ACTIVITY: Please output, exactly and without pictures, the lines from the opening of the listing below through the line containing "00:11:59,860 --> 00:12:05,740", both included.
***
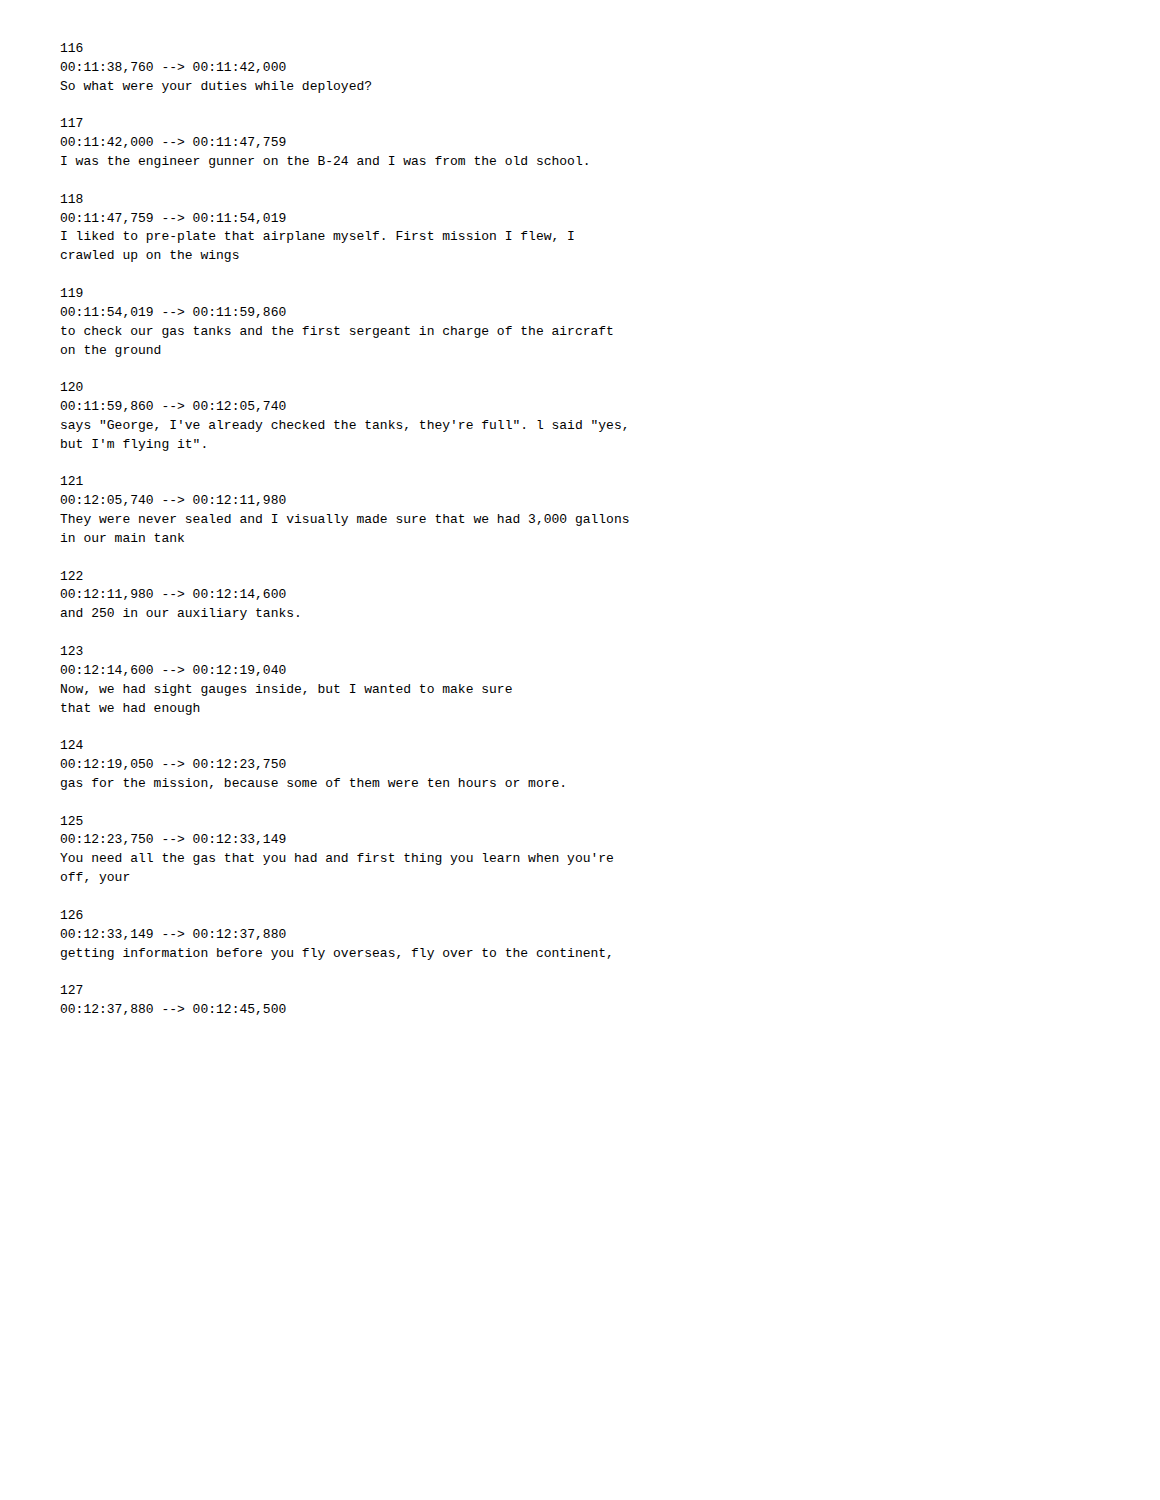116
00:11:38,760 --> 00:11:42,000
So what were your duties while deployed?

117
00:11:42,000 --> 00:11:47,759
I was the engineer gunner on the B-24 and I was from the old school.

118
00:11:47,759 --> 00:11:54,019
I liked to pre-plate that airplane myself. First mission I flew, I
crawled up on the wings

119
00:11:54,019 --> 00:11:59,860
to check our gas tanks and the first sergeant in charge of the aircraft
on the ground

120
00:11:59,860 --> 00:12:05,740
says "George, I've already checked the tanks, they're full". l said "yes,
but I'm flying it".

121
00:12:05,740 --> 00:12:11,980
They were never sealed and I visually made sure that we had 3,000 gallons
in our main tank

122
00:12:11,980 --> 00:12:14,600
and 250 in our auxiliary tanks.

123
00:12:14,600 --> 00:12:19,040
Now, we had sight gauges inside, but I wanted to make sure
that we had enough

124
00:12:19,050 --> 00:12:23,750
gas for the mission, because some of them were ten hours or more.

125
00:12:23,750 --> 00:12:33,149
You need all the gas that you had and first thing you learn when you're
off, your

126
00:12:33,149 --> 00:12:37,880
getting information before you fly overseas, fly over to the continent,

127
00:12:37,880 --> 00:12:45,500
***
SOLUTION TO THIS EXERCISE:
116
00:11:38,760 --> 00:11:42,000
So what were your duties while deployed?

117
00:11:42,000 --> 00:11:47,759
I was the engineer gunner on the B-24 and I was from the old school.

118
00:11:47,759 --> 00:11:54,019
I liked to pre-plate that airplane myself. First mission I flew, I
crawled up on the wings

119
00:11:54,019 --> 00:11:59,860
to check our gas tanks and the first sergeant in charge of the aircraft
on the ground

120
00:11:59,860 --> 00:12:05,740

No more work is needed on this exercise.